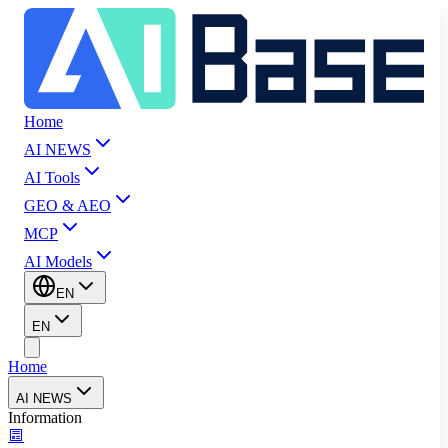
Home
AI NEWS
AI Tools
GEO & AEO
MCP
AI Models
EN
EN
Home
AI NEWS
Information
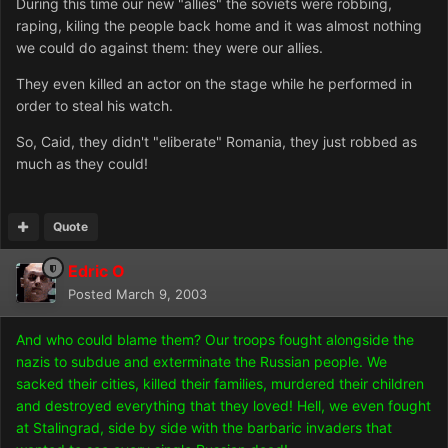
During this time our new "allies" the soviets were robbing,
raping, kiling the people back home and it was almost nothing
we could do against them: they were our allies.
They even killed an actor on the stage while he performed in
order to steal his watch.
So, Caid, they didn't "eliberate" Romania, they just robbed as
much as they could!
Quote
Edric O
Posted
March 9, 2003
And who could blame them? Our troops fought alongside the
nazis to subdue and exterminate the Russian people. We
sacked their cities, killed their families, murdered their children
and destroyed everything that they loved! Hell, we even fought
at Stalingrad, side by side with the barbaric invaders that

═══

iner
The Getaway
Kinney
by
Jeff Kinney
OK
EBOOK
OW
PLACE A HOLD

═══

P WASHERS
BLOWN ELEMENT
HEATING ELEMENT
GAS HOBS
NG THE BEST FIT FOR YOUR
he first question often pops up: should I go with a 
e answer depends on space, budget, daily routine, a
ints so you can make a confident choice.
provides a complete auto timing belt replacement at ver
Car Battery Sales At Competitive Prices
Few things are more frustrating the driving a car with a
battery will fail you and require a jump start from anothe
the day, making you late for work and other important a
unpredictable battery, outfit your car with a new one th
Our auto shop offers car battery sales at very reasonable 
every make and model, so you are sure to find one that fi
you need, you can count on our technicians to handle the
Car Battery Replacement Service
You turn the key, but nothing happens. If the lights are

═══

DIRECTIVE: Print the lines of the entries from the one containing "During this time" through the one containing "at Stalingrad, side", both included, word for word and in their original order.

SOLUTION:
During this time our new "allies" the soviets were robbing,
raping, kiling the people back home and it was almost nothing
we could do against them: they were our allies.
They even killed an actor on the stage while he performed in
order to steal his watch.
So, Caid, they didn't "eliberate" Romania, they just robbed as
much as they could!
Quote
Edric O
Posted
March 9, 2003
And who could blame them? Our troops fought alongside the
nazis to subdue and exterminate the Russian people. We
sacked their cities, killed their families, murdered their children
and destroyed everything that they loved! Hell, we even fought
at Stalingrad, side by side with the barbaric invaders that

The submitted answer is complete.